**TASK ITEM**
Once the pictures are removed, return each record below exactly as written.

━━━ RECORDED INFORMATION

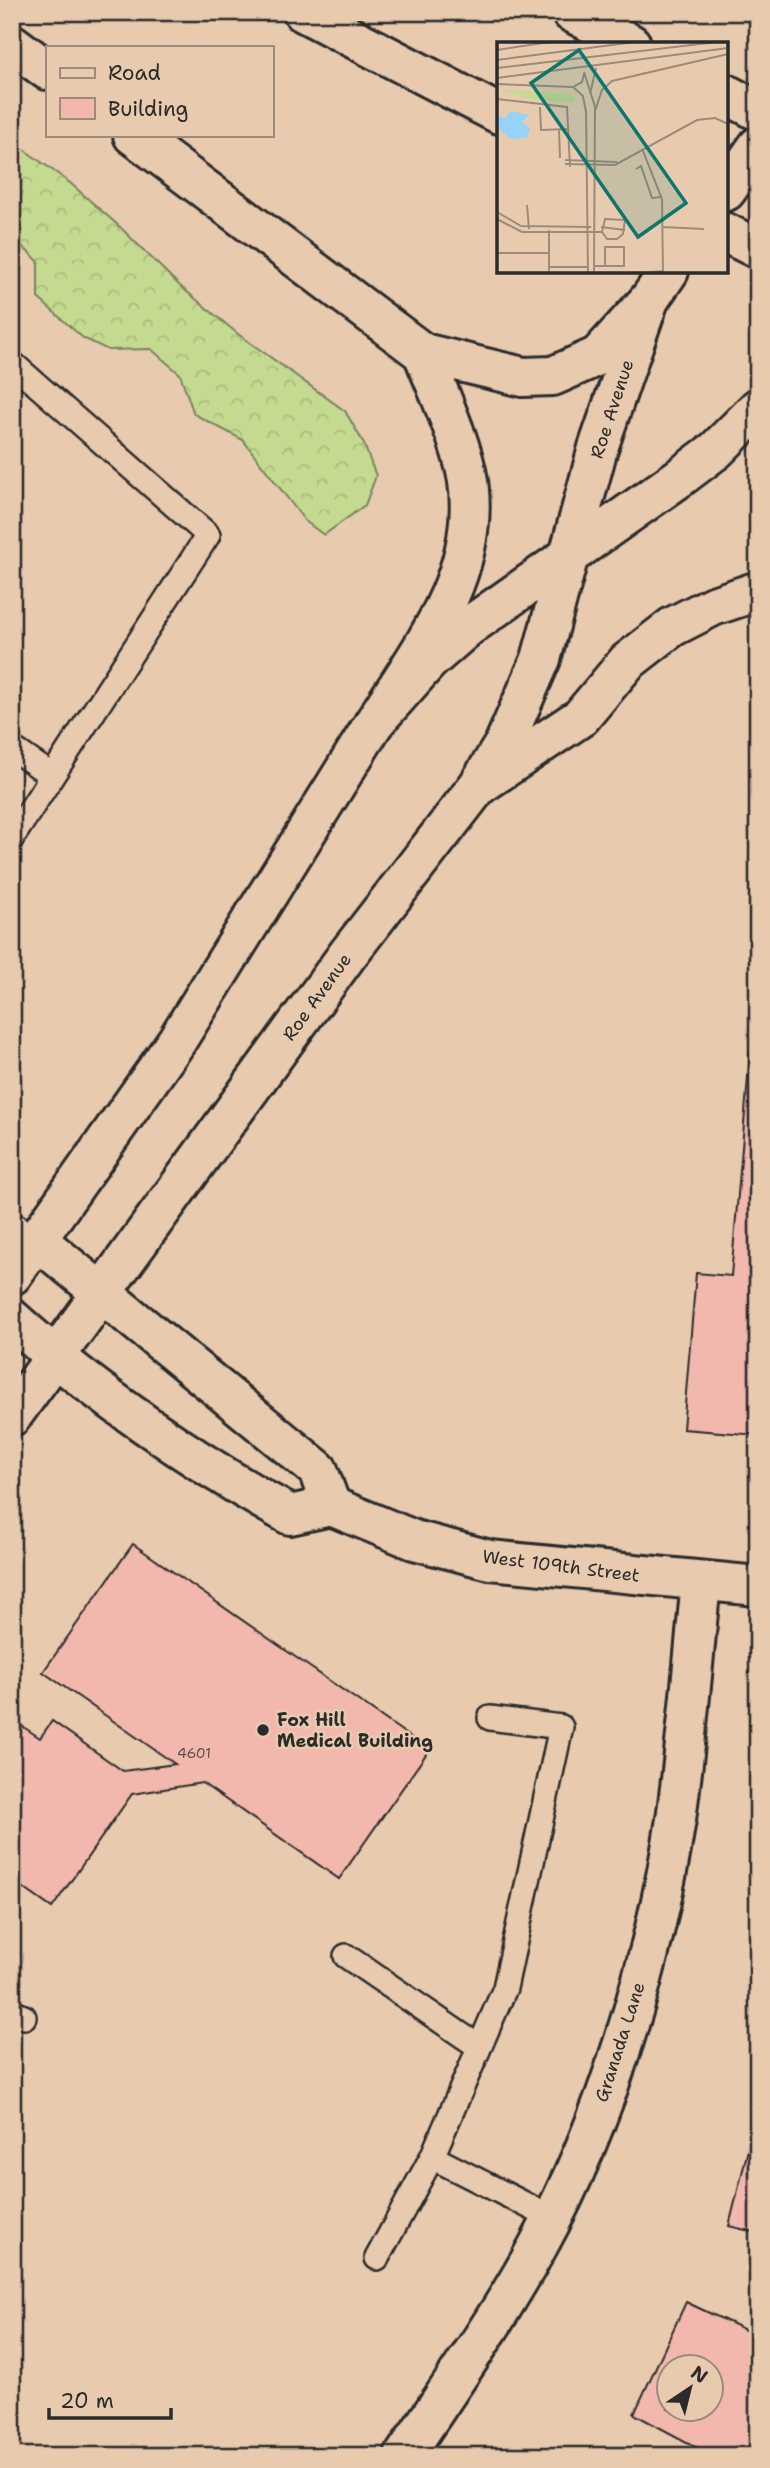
<svg xmlns="http://www.w3.org/2000/svg" width="770" height="2468" font-family="'Shantell Sans',sans-serif">
<style>
.forest{fill:url(#forest-crowns);stroke:#78825e;stroke-width:2}
.building{fill:#f2b8ad;stroke:#2b2b2b;stroke-width:2;fill-rule:evenodd}
.lines{fill:none;stroke-linecap:round;stroke-linejoin:round}
.lane-casing{stroke:#2b2b2b;stroke-width:28}
.street-casing{stroke:#2b2b2b;stroke-width:44}
.secondary-casing{stroke:#2b2b2b;stroke-width:44}
.highway-casing{stroke:#2b2b2b;stroke-width:44}
.lane{stroke:#e8cbaf;stroke-width:23}
.street{stroke:#e8cbaf;stroke-width:38}
.secondary{stroke:#e8cbaf;stroke-width:38}
.highway{stroke:#e8cbaf;stroke-width:38}
.poi-dot{fill:#2b2b2b;stroke:#e8cbaf;stroke-width:2.5}
.labels{text-anchor:middle;stroke-width:5;stroke-linejoin:round;paint-order:stroke}
.number-label{font-size:14px;fill:#5d4e4c}
.street-label{font-size:18px;fill:#2b2b2b;stroke:#e8cbaf}
.poi-label{font-size:18px;font-weight:bold;fill:#2b2b2b;stroke:#e8cbaf;text-anchor:start}
.inset-road{fill:none;stroke:#9c8b7a;stroke-width:2}
.view{fill:#0f766e;fill-opacity:0.15;stroke:#0f766e;stroke-width:3.5}
.inset-edge{fill:none;stroke:#2b2b2b;stroke-width:3.5}
</style>
<defs>
<pattern id="forest-crowns" width="20" height="18" patternUnits="userSpaceOnUse" patternTransform="scale(1.75)"><rect width="20" height="18" fill="#c4da90"/><path d="M2 6a3 3 0 1 1 6 0M12 15a3 3 0 1 1 6 0" fill="none" stroke="#a9bb7c"/></pattern>
</defs>
<rect width="100%" height="100%" fill="#e8cbaf"/>
<filter id="ink" filterUnits="userSpaceOnUse"><feTurbulence type="fractalNoise" baseFrequency=".0143" numOctaves="2"/><feDisplacementMap in="SourceGraphic" scale="14" xChannelSelector="R" yChannelSelector="G"/><feConvolveMatrix kernelMatrix="1 2 1 2 8 2 1 2 1" color-interpolation-filters="sRGB"/></filter>
<g filter="url(#ink)">
<!-- forest -->
<path class="forest" d="M12,141L69,182L120,227L180,286L238,334L345,411L363,442L376,476L365,505L324,535L305,521L243,440L194,414L180,374L151,349L108,350L83,338L38,298V261L12,237Z"/>
<!-- building -->
<path class="building" d="M750,1054L758,1055V1435L683,1429L696,1273L731,1276Z
M133,1544L429,1750L339,1879L202,1783L132,1794L52,1908L12,1880L13,1720L40,1738L52,1721L123,1771L175,1764L43,1672Z
M758,2109V2233L729,2226Z
M686,2302L758,2336V2456H713L634,2414ZM668,2366H710V2408H668Z"/>
<g class="lines">
<defs>
<path id="lane" d="M12,363L208,535L12,838
M12,748L51,775
M12,1223L37,1240
M490,1718L561,1727L505,1988L432,2157L552,2218
M346,1956L479,2047
M12,2012L24,2017
M377,2258L432,2157"/>
<path id="street" d="M37,1240L318,1470L331,1506
M12,1319C91,1391 196,1463 290,1515L331,1506L414,1540L490,1560L758,1586
M404,2456C450,2387 498,2319 538,2246C606,2123 655,1958 676,1819C687,1740 693,1661 701,1582"/>
<path id="secondary" d="M726,191L758,146
M12,1275L176,1042L374,723L429,661L468,627L679,478L716,450L758,408
M12,1416L348,954L478,786L504,744L541,659L598,448L622,378L649,300L669,271"/>
<path id="highway" d="M303,12L499,114
M571,12L631,44
M12,44L47,70
M726,94L758,111
M133,135L423,353L523,377L553,376L598,356L649,300
M726,233L758,249
M374,723C419,651 477,580 469,490C466,450 438,392 423,353
M478,786L581,717L627,662L672,627L713,606L758,591"/>
</defs>
<!-- lane casing -->
<use href="#lane" class="lane-casing"/>
<!-- street casing -->
<use href="#street" class="street-casing"/>
<!-- secondary casing -->
<use href="#secondary" class="secondary-casing"/>
<!-- highway casing -->
<use href="#highway" class="highway-casing"/>
<!-- lane -->
<use href="#lane" class="lane"/>
<!-- street -->
<use href="#street" class="street"/>
<!-- secondary -->
<use href="#secondary" class="secondary"/>
<!-- highway -->
<use href="#highway" class="highway"/>
</g>
</g>
<!-- markers -->
<circle class="poi-dot" cx="263" cy="1730" r="7"/>
<g class="labels">
<!-- number labels -->
<g class="number-label">
<text x="194" y="1758">4601</text>
</g>
<!-- street labels -->
<g class="street-label">
<text transform="translate(612 409) rotate(-72)" y="6">Roe Avenue</text>
<text transform="translate(317 997) rotate(-54)" y="6">Roe Avenue</text>
<text transform="translate(561 1566) rotate(7)" y="6">West 109th Street</text>
<text transform="translate(620 2042) rotate(-72)" y="6">Granada Lane</text>
</g>
<!-- poi labels -->
<g class="poi-label">
<text x="277" y="1726">Fox Hill<tspan x="277" dy="21">Medical Building</tspan></text>
</g>
</g>
<!-- overview -->
<g transform="translate(497 42)">
<rect width="231" height="231" fill="#e8cbaf"/>
<path d="M0,47L73,52L79,57L77,60L37,58Z" fill="#c4da90"/>
<path d="M13,69L32,73L25,80L33,86L30,96L14,97L2,87V74L9,76Z" fill="#97d3f7"/>
<path class="inset-road" d="M0,8L53,0M0,18L138,0M0,26L220,0M87,30L98,65L97,231M0,36L231,6M0,42L76,45L85,40L87,32M76,45L86,54L89,70M93,52L99,26M0,57L70,65L73,125M43,65L44,88L71,87M89,67L91,231M98,69L105,48L115,39L231,12M62,87L63,116M146,109L165,157L166,231M68,118L120,120M68,122L118,123L200,78L218,76L231,82M139,127L144,124L155,156L165,155M30,163L32,187M0,170L24,184L94,185M0,177L25,190H105L110,197H120L126,192L128,178L108,177L105,190M104,185L128,188M166,185L207,187M52,188V231M0,211H52M97,224H108V205H127V224H108M52,225H91M142,231L166,229"/>
<path class="view" d="M82,8L189,161L141,195L34,41Z"/>
<rect width="231" height="231" class="inset-edge"/>
</g>
<!-- margin -->
<rect width="770" height="2468" fill="none" stroke="#e8cbaf" stroke-width="42"/>
<rect x="21" y="21" width="728" height="2426" fill="none" stroke="#2b2b2b" stroke-width="2.5" filter="url(#ink)"/>
<!-- legend -->
<rect x="46" y="46" width="228" height="91" fill="#e8cbaf" stroke="#9c8b7a" stroke-width="2"/>
<rect x="60" y="68" width="35" height="10" fill="#e8cbaf" stroke="#9c8b7a" stroke-width="2"/>
<text x="108" y="80" font-size="21" fill="#2b2b2b">Road</text>
<rect x="60" y="98" width="35" height="21" fill="#f2b8ad" stroke="#9c8b7a" stroke-width="2"/>
<text x="108" y="116" font-size="21" fill="#2b2b2b">Building</text>
<!-- north arrow -->
<g transform="translate(690 2388) rotate(35)"><circle r="33" fill="#e8cbaf" stroke="#9c8b7a" stroke-width="2"/>
<path d="M0-5L12 26L0 18L-12 26Z" fill="#2b2b2b"/>
<text y="-10" font-size="19" font-weight="bold" text-anchor="middle" fill="#2b2b2b">N</text>
</g>
<!-- scale -->
<path d="M49 2408v10h122v-10" fill="none" stroke="#2b2b2b" stroke-width="3.5"/>
<text x="60" y="2408" font-size="21" fill="#2b2b2b" stroke="#e8cbaf" stroke-width="5" paint-order="stroke">20 m</text>
</svg>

━━━━━━

**RESPONSE BELOW**
<svg xmlns="http://www.w3.org/2000/svg" width="770" height="2468" font-family="'Shantell Sans',sans-serif">
<style>
.forest{fill:url(#forest-crowns);stroke:#78825e;stroke-width:2}
.building{fill:#f2b8ad;stroke:#2b2b2b;stroke-width:2;fill-rule:evenodd}
.lines{fill:none;stroke-linecap:round;stroke-linejoin:round}
.lane-casing{stroke:#2b2b2b;stroke-width:28}
.street-casing{stroke:#2b2b2b;stroke-width:44}
.secondary-casing{stroke:#2b2b2b;stroke-width:44}
.highway-casing{stroke:#2b2b2b;stroke-width:44}
.lane{stroke:#e8cbaf;stroke-width:23}
.street{stroke:#e8cbaf;stroke-width:38}
.secondary{stroke:#e8cbaf;stroke-width:38}
.highway{stroke:#e8cbaf;stroke-width:38}
.poi-dot{fill:#2b2b2b;stroke:#e8cbaf;stroke-width:2.5}
.labels{text-anchor:middle;stroke-width:5;stroke-linejoin:round;paint-order:stroke}
.number-label{font-size:14px;fill:#5d4e4c}
.street-label{font-size:18px;fill:#2b2b2b;stroke:#e8cbaf}
.poi-label{font-size:18px;font-weight:bold;fill:#2b2b2b;stroke:#e8cbaf;text-anchor:start}
.inset-road{fill:none;stroke:#9c8b7a;stroke-width:2}
.view{fill:#0f766e;fill-opacity:0.15;stroke:#0f766e;stroke-width:3.5}
.inset-edge{fill:none;stroke:#2b2b2b;stroke-width:3.5}
</style>
<defs>
<pattern id="forest-crowns" width="20" height="18" patternUnits="userSpaceOnUse" patternTransform="scale(1.75)"><rect width="20" height="18" fill="#c4da90"/><path d="M2 6a3 3 0 1 1 6 0M12 15a3 3 0 1 1 6 0" fill="none" stroke="#a9bb7c"/></pattern>
</defs>
<rect width="100%" height="100%" fill="#e8cbaf"/>
<filter id="ink" filterUnits="userSpaceOnUse"><feTurbulence type="fractalNoise" baseFrequency=".0143" numOctaves="2"/><feDisplacementMap in="SourceGraphic" scale="14" xChannelSelector="R" yChannelSelector="G"/><feConvolveMatrix kernelMatrix="1 2 1 2 8 2 1 2 1" color-interpolation-filters="sRGB"/></filter>
<g filter="url(#ink)">
<!-- forest -->
<path class="forest" d="M12,141L69,182L120,227L180,286L238,334L345,411L363,442L376,476L365,505L324,535L305,521L243,440L194,414L180,374L151,349L108,350L83,338L38,298V261L12,237Z"/>
<!-- building -->
<path class="building" d="M750,1054L758,1055V1435L683,1429L696,1273L731,1276Z
M133,1544L429,1750L339,1879L202,1783L132,1794L52,1908L12,1880L13,1720L40,1738L52,1721L123,1771L175,1764L43,1672Z
M758,2109V2233L729,2226Z
M686,2302L758,2336V2456H713L634,2414ZM668,2366H710V2408H668Z"/>
<g class="lines">
<defs>
<path id="lane" d="M12,363L208,535L12,838
M12,748L51,775
M12,1223L37,1240
M490,1718L561,1727L505,1988L432,2157L552,2218
M346,1956L479,2047
M12,2012L24,2017
M377,2258L432,2157"/>
<path id="street" d="M37,1240L318,1470L331,1506
M12,1319C91,1391 196,1463 290,1515L331,1506L414,1540L490,1560L758,1586
M404,2456C450,2387 498,2319 538,2246C606,2123 655,1958 676,1819C687,1740 693,1661 701,1582"/>
<path id="secondary" d="M726,191L758,146
M12,1275L176,1042L374,723L429,661L468,627L679,478L716,450L758,408
M12,1416L348,954L478,786L504,744L541,659L598,448L622,378L649,300L669,271"/>
<path id="highway" d="M303,12L499,114
M571,12L631,44
M12,44L47,70
M726,94L758,111
M133,135L423,353L523,377L553,376L598,356L649,300
M726,233L758,249
M374,723C419,651 477,580 469,490C466,450 438,392 423,353
M478,786L581,717L627,662L672,627L713,606L758,591"/>
</defs>
<!-- lane casing -->
<use href="#lane" class="lane-casing"/>
<!-- street casing -->
<use href="#street" class="street-casing"/>
<!-- secondary casing -->
<use href="#secondary" class="secondary-casing"/>
<!-- highway casing -->
<use href="#highway" class="highway-casing"/>
<!-- lane -->
<use href="#lane" class="lane"/>
<!-- street -->
<use href="#street" class="street"/>
<!-- secondary -->
<use href="#secondary" class="secondary"/>
<!-- highway -->
<use href="#highway" class="highway"/>
</g>
</g>
<!-- markers -->
<circle class="poi-dot" cx="263" cy="1730" r="7"/>
<g class="labels">
<!-- number labels -->
<g class="number-label">
<text x="194" y="1758">4601</text>
</g>
<!-- street labels -->
<g class="street-label">
<text transform="translate(612 409) rotate(-72)" y="6">Roe Avenue</text>
<text transform="translate(317 997) rotate(-54)" y="6">Roe Avenue</text>
<text transform="translate(561 1566) rotate(7)" y="6">West 109th Street</text>
<text transform="translate(620 2042) rotate(-72)" y="6">Granada Lane</text>
</g>
<!-- poi labels -->
<g class="poi-label">
<text x="277" y="1726">Fox Hill<tspan x="277" dy="21">Medical Building</tspan></text>
</g>
</g>
<!-- overview -->
<g transform="translate(497 42)">
<rect width="231" height="231" fill="#e8cbaf"/>
<path d="M0,47L73,52L79,57L77,60L37,58Z" fill="#c4da90"/>
<path d="M13,69L32,73L25,80L33,86L30,96L14,97L2,87V74L9,76Z" fill="#97d3f7"/>
<path class="inset-road" d="M0,8L53,0M0,18L138,0M0,26L220,0M87,30L98,65L97,231M0,36L231,6M0,42L76,45L85,40L87,32M76,45L86,54L89,70M93,52L99,26M0,57L70,65L73,125M43,65L44,88L71,87M89,67L91,231M98,69L105,48L115,39L231,12M62,87L63,116M146,109L165,157L166,231M68,118L120,120M68,122L118,123L200,78L218,76L231,82M139,127L144,124L155,156L165,155M30,163L32,187M0,170L24,184L94,185M0,177L25,190H105L110,197H120L126,192L128,178L108,177L105,190M104,185L128,188M166,185L207,187M52,188V231M0,211H52M97,224H108V205H127V224H108M52,225H91M142,231L166,229"/>
<path class="view" d="M82,8L189,161L141,195L34,41Z"/>
<rect width="231" height="231" class="inset-edge"/>
</g>
<!-- margin -->
<rect width="770" height="2468" fill="none" stroke="#e8cbaf" stroke-width="42"/>
<rect x="21" y="21" width="728" height="2426" fill="none" stroke="#2b2b2b" stroke-width="2.5" filter="url(#ink)"/>
<!-- legend -->
<rect x="46" y="46" width="228" height="91" fill="#e8cbaf" stroke="#9c8b7a" stroke-width="2"/>
<rect x="60" y="68" width="35" height="10" fill="#e8cbaf" stroke="#9c8b7a" stroke-width="2"/>
<text x="108" y="80" font-size="21" fill="#2b2b2b">Road</text>
<rect x="60" y="98" width="35" height="21" fill="#f2b8ad" stroke="#9c8b7a" stroke-width="2"/>
<text x="108" y="116" font-size="21" fill="#2b2b2b">Building</text>
<!-- north arrow -->
<g transform="translate(690 2388) rotate(35)"><circle r="33" fill="#e8cbaf" stroke="#9c8b7a" stroke-width="2"/>
<path d="M0-5L12 26L0 18L-12 26Z" fill="#2b2b2b"/>
<text y="-10" font-size="19" font-weight="bold" text-anchor="middle" fill="#2b2b2b">N</text>
</g>
<!-- scale -->
<path d="M49 2408v10h122v-10" fill="none" stroke="#2b2b2b" stroke-width="3.5"/>
<text x="60" y="2408" font-size="21" fill="#2b2b2b" stroke="#e8cbaf" stroke-width="5" paint-order="stroke">20 m</text>
</svg>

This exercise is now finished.